The bacterium that causes Lyme disease – a worm-like, spiral-shaped bacterium called Borrelia burgdorferi  – is carried and transmitted primarily by the tiny black-legged tick known as the deer tick. Deer ticks are found in forests or grassy, wooded, marshy areas near rivers, lakes or oceans. People or animals may be bitten by deer ticks during outdoor activities such as hiking or camping, or even while spending time in their back yards. 

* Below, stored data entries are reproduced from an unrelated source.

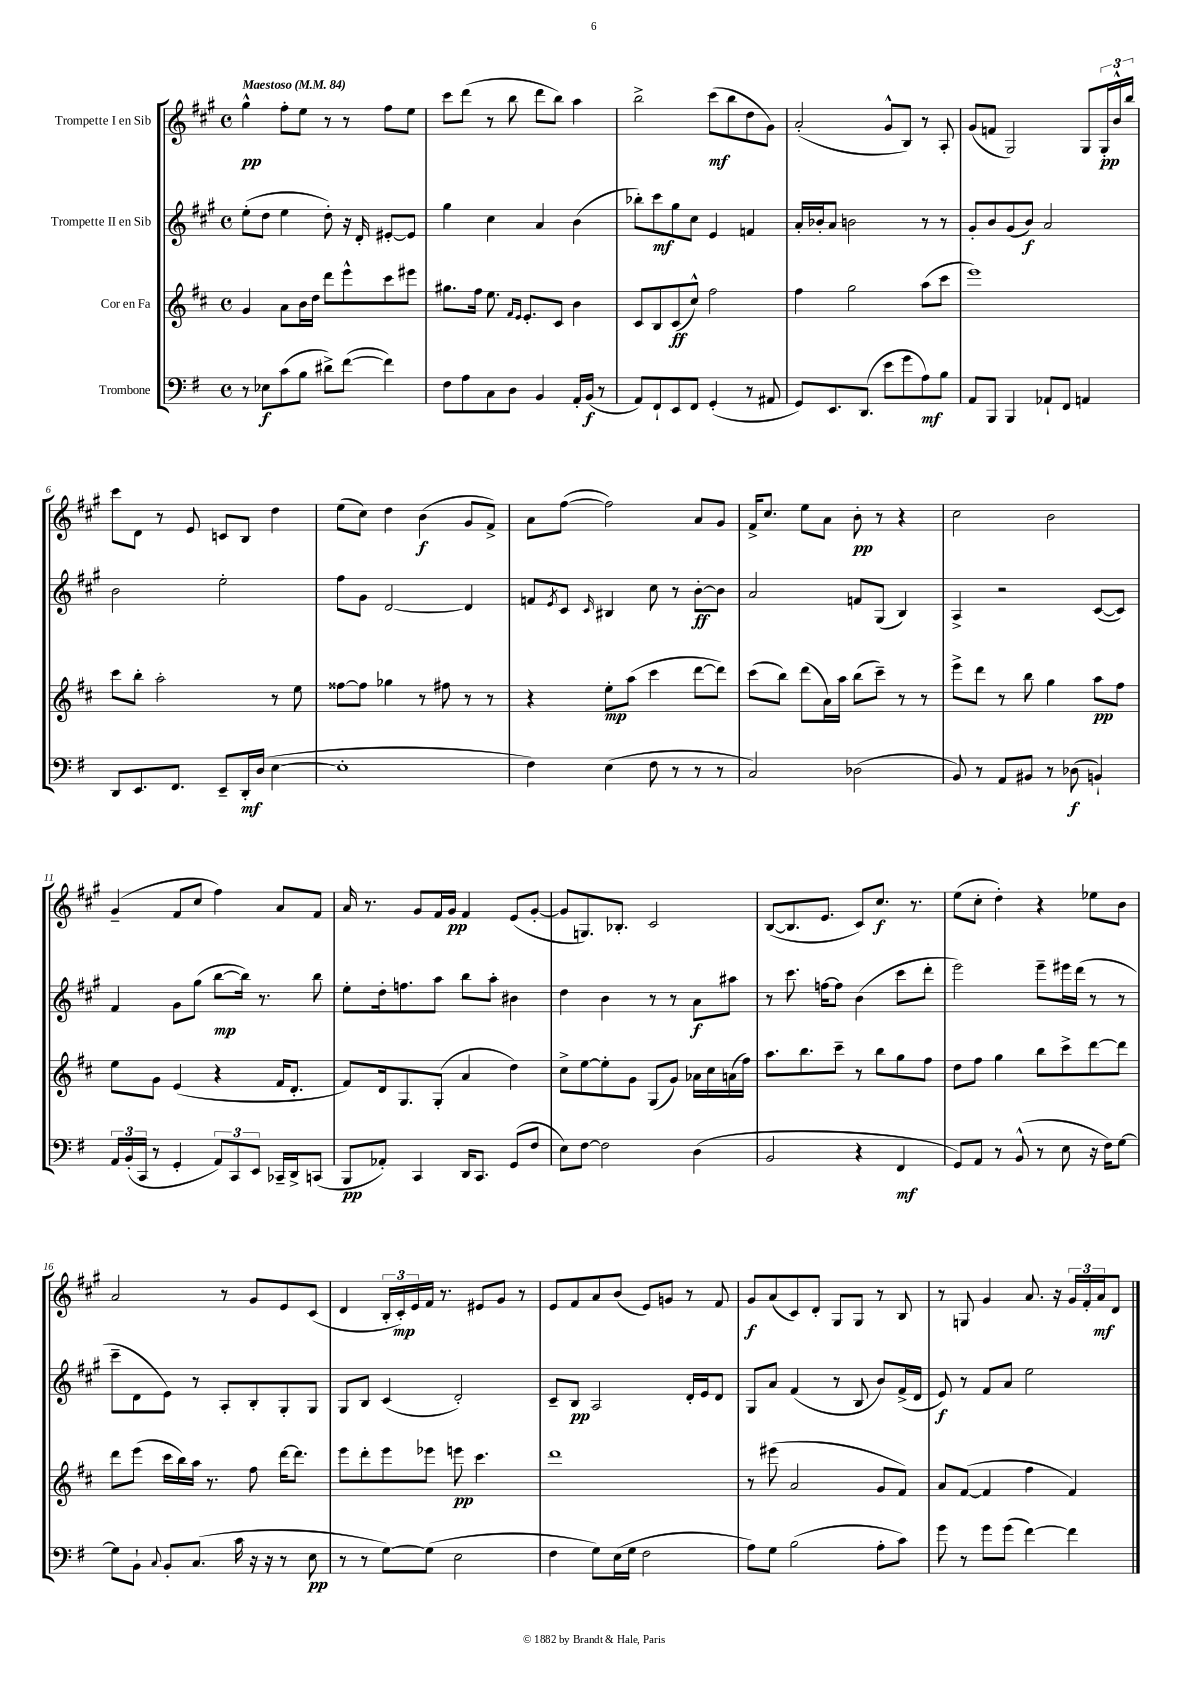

**kern	**kern	**kern	**kern
*staff4	*staff3	*staff2	*staff1
*clefF4	*clefG2	*clefG2	*clefG2
*k[f#]	*k[f#c#]	*k[f#c#g#]	*k[f#c#g#]
*M4/4	*M4/4	*M4/4	*M4/4
*met(c)	*met(c)	*met(c)	*met(c)
*MM84	*MM84	*MM84	*MM84
8r	4g/	(8ee'\L	4gg#^^\
8E-\L	.	8dd\J	.
(8c\	8a\L	4ee\	8ff#'\L
8B\J	16b\L	.	8ee\J
.	16dd\JJ	.	.
8d#^\L)	8ddd\L	8dd'\)	8r
([8f#\J	8eee^^\	16r	8r
.	.	16d'/	.
4f#\])	8ccc#\	[8e#'/L	8ff#\L
.	8eee#\J	8e#/]J	8ee\J
=	=	=	=
8F#\L	8.gg#\L	4gg#\	8ccc#\L
8A\	.	.	(8ddd\J
.	16ff#\Jk	.	.
8C\	8.ee\	4cc#\	8r
8D\J	.	.	8bb\
.	16qqf#/LL	.	.
.	16qqe/JJ	.	.
.	8.e'/L	.	.
4BB/	.	4a/	8ddd\L
.	8c#/J	.	8bb\J)
16AA'/LL	4b\	(4b\	4aa\
(16BB/JJ	.	.	.
8r	.	.	.
=	=	=	=
8AA/L)	8c#/L	8bb-'\L)	2bb^\
8FF#`/	8B/	8ccc#\	.
8EE/	(8c#/	8gg#\	.
8FF#/J	8cc#^^/J)	8cc#\J	.
(4GG'/	2ff#\	4e/	(8ccc#\L
.	.	.	8bb\
8r	.	4f/	8dd\
8AA#/	.	.	8g#\J)
=	=	=	=
8GG/L)	4ff#\	16a'/LL	(2a'/
.	.	16b-'/J	.
8.EE/	.	8a/J	.
.	2gg\	2b\	.
(8.DD/J	.	.	.
8e\L	.	.	8g#^^/L
8g\	.	.	8B/J)
8A\)	(8aa\L	8r	8r
8B\J	8ccc#\J	8r	8A'/
=	=	=	=
8AA/L	1eee)	8g#'/L	(8g#/L
8BBB/J	.	8b/	8f/J
4BBB/	.	(8g#/	2G#/)
.	.	8b/J)	.
8AA-`/L	.	2a/	.
8FF#/J	.	.	.
4AA/	.	.	8G#/L
.	.	.	24G#'/L
.	.	.	24b^^/
.	.	.	24bb/JJ
=	=	=	=
8DD/L	8ccc#\L	2b\	8ccc#\L
8.EE/	8bb'\J	.	8d\J
.	2aa'\	.	8r
8.FF#/J	.	.	.
.	.	.	8e/
8EE~/L	.	2ee'\	8c/L
16DD'/L	.	.	8B/J
(16D/JJ	.	.	.
[4E\	8r	.	4dd\
.	8ee\	.	.
=	=	=	=
1E']	[8ff##\L	8ff#\L	(8ee\L
.	8ff##\]J	8g#\J	8cc#\J)
.	4gg-\	[2d/	4dd\
.	8r	.	(4b\
.	8ff#\	.	.
.	8r	4d/]	8g#/L
.	8r	.	8f#^/J)
=	=	=	=
4F#\)	4r	8f/L	8a\L
.	.	8qe/	.
.	.	8c#/J	([8ff#\J
.	.	16qqc#/	.
(4E\	8ee'\L	4B#/	2ff#\])
.	(8aa\J	.	.
8F#\	4ccc#\	8cc#\	.
8r	.	8r	.
8r	[8ddd\L	[8b'\L	8a/L
8r	8ddd\]J)	8b\]J	8g#/J
=	=	=	=
2C/)	(8ccc#\L	2a/	16f#^/LK
.	.	.	8.cc#/J
.	8bb\J)	.	.
.	(8ddd\L	.	8ee\L
.	16a\L)	.	8a\J
.	16aa\JJ	.	.
(2D-\	(8bb\L	8f/L	8b'\
.	8ccc#~\J)	(8G#/J	8r
.	8r	4B/)	4r
.	8r	.	.
=	=	=	=
8BB/)	8eee^\L	4A^/	2cc#\
8r	8ddd\J	.	.
8AA/L	8r	2r	.
8BB#/J	8bb\	.	.
8r	4gg\	.	2b\
(8D-\	.	.	.
4BB`/)	8aa\L	([8c#/L	.
.	8ff#\J	8c#/]J)	.
=	=	=	=
24AA/LL	8ee\L	4f#/	(4g#~/
(24BB'/	.	.	.
24CC/JJ	.	.	.
8r	8g\J	.	.
4GG'/	(4e/	8g#\L	8f#/L
.	.	(8gg#\J	8cc#/J
12AA/L)	4r	[8bb\L	4ff#\)
12CC/	.	.	.
.	.	16bb\]Jk)	.
12EE/J	.	.	.
.	.	8.r	.
16CC-~/LL	16f#/LK	.	8a/L
16DD^/J	8.d'/J	.	.
(8CC/J	.	8bb\	8f#/J
=	=	=	=
8BBB/L	8f#/L)	8ee'\L	16a/
.	.	.	8.r
8AA-'/J)	16d/k	16dd'\k	.
.	8.G/	8.ff\	.
4CC/	.	.	8g#/L
.	(8G'/J	8aa\J	16f#/L
.	.	.	16g#/JJ
16DD/LK	4a/	8bb\L	4f#/
8.CC/J	.	.	.
.	.	8aa'\J	.
(8GG/L	4dd\)	4b#\	(8e/L
8F#/J	.	.	[8g#'/J
=	=	=	=
8E\L)	8cc#^\L	4dd\	8g#/]L
[8F#\J	[8ee\	.	8.G/)
2F#\]	8ee'\]	4b\	.
.	.	.	8.B-'/J
.	8g\J	.	.
.	(8G/L	8r	2c#/
.	8g/J)	8r	.
(4D\	16a-\LL	8a\L	.
.	16cc#\	.	.
.	(16a\	8aa#\J	.
.	16ff#\JJ)	.	.
=	=	=	=
2BB/	8.aa\L	8r	([8B/L
.	.	8.ccc#\	8.B/]
.	8.bb\	.	.
.	.	[16ff\LK	8.e/J
.	8ccc#~\J	8ff\]J	.
4r	8r	(4b\	8c#/L)
.	8bb\L	.	8.cc#/J
4FF#/	8gg\	8ccc#\L	.
.	.	.	8.r
.	8ff#\J	8ddd'\J	.
=	=	=	=
8GG/L)	8dd\L	2eee\)	(8ee\L
8AA/J	8ff#\J	.	8cc#'\J
8r	4gg\	.	4dd'\)
(8BB^^/	.	.	.
8r	8bb\L	8eee~\L	4r
8E\	8ccc#^\	16eee#\L	.
.	.	(16ddd\JJ	.
16r	[8ddd\	8r	8ee-\L
16F#\LK)	.	.	.
[8G\J	8ddd\]J	8r	8b\J
=	=	=	=
8G\]L	8ddd\L	8ccc#~\L	2a/
8BB`\J	(8eee\J	8d\	.
8qqC/	.	.	.
8BB'/L	16ccc#\LL	8e\J)	.
.	16bb\)	.	.
(8.C/J	16aa\JJ	8r	.
.	8.r	.	.
.	.	8A'/L	8r
16c\	.	.	.
16r	8ff#\	8B'/	8g#/L
16r	.	.	.
8r	[16ddd\LK	8G#'/	8e/
.	8.ddd\]J	.	.
8E\	.	8G#/J	(8c#/J
=	=	=	=
8r	8eee\L	8G#/L	4d/
8r	8ddd'\	8B/J	.
[8G\L)	8eee\	(4c#/	24B'/LL
.	.	.	24c#'/)
.	.	.	24e/
(8G\]J	8eee-\J	.	16f#/JJ
.	.	.	8.r
2E\	8eee\	2d'/)	.
.	4.ccc#\	.	8e#/L
.	.	.	8g#/J
.	.	.	8r
=	=	=	=
4F#\	1ddd	8c#~/L	8e/L
.	.	8B/J	8f#/
8G\L)	.	2A/	8a/
(16E\L	.	.	(8b/J
16G\JJ	.	.	.
2F#\	.	.	8e/L)
.	.	.	8g/J
.	.	16d'/LL	8r
.	.	16e/J	.
.	.	8d/J	8f#/
=	=	=	=
8A\L)	8r	8G#/L	8g#/L
8G\J	(8eee#\	8a/J	(8a/
(2B\	2a/	(4f#/	8c#/)
.	.	.	8d'/J
.	.	8r	8G#/L
.	.	8B/	8G#/J
8A'\L	8g/L	8b/L)	8r
8c\J)	8f#/J)	(16f#^/L	8B/
.	.	16d/JJ	.
=	=	=	=
8g\	8a/L	8e/)	8r
8r	([8f#/J	8r	8G/
8g\L	4f#/]	8f#/L	4g#/
(8g\J	.	8a/J	.
[4f#\)	4ff#\	2ee\	8.a/
.	.	.	16r
4f#\]	4f#/)	.	24g#/LL
.	.	.	24f#'/
.	.	.	24a/J
.	.	.	8d/J
==	==	==	==
*-	*-	*-	*-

Named after numerous cases were identified in Lyme, Conn., in 1975, the disease has since been reported in humans and animals across the United States and around the world. Within the U.S., it appears primarily in specific areas including the southern New England states; eastern Mid-Atlantic states; the upper Midwest, particularly Wisconsin and Minnesota; and on the West Coast, particularly northern California. The CDC maintains a map detailing confirmed cases of Lyme disease throughout the years.

Lyme disease is a reportable disease – which  means that health care providers and laboratories that diagnose cases of laboratory-confirmed Lyme disease are required to report those cases to their local or state health departments, which in turn report the cases to the CDC. 

**Source: American Veterinary Medical Association, 2019

Prevent Ticks, Help Prevent Lyme Disease

The best way to protect pets from Lyme disease is to take preventive measures to reduce the chance of contracting the disease. Even during the last weeks of summer, it's important to remember that pets and people are at greater risk of being infected with Lyme disease and other tick-borne diseases such as anaplasmosis, ehrlichiosis, or Rocky Mountain Spotted Fever. 

 

People with pets should:

  • Use reliable tick-preventive products. Speak with your veterinarian about what tick preventive product is right for your pet

  • Work with your veterinarian to decide whether to vaccinate your dog against Lyme disease. Your veterinarian’s advice may depend on where you live, your pet's lifestyle and overall health, and other factors

  • When possible, avoid areas where ticks might be found. These include tall grasses, marshes and wooded areas

  • Check for ticks on both yourself and your animals once indoors

  • Clear shrubbery next to homes

  • Keep lawns well-maintained

As noted above, there are preventive Lyme disease vaccines available for dogs, but they aren't necessarily recommended for every dog. Consult your veterinarian to see if the vaccination makes sense for your pets. If your veterinarian does recommend that your dog be vaccinated against Lyme disease, the typical protocol will involve an initial vaccination, followed by a booster 2-4 weeks later, and annual boosters after that.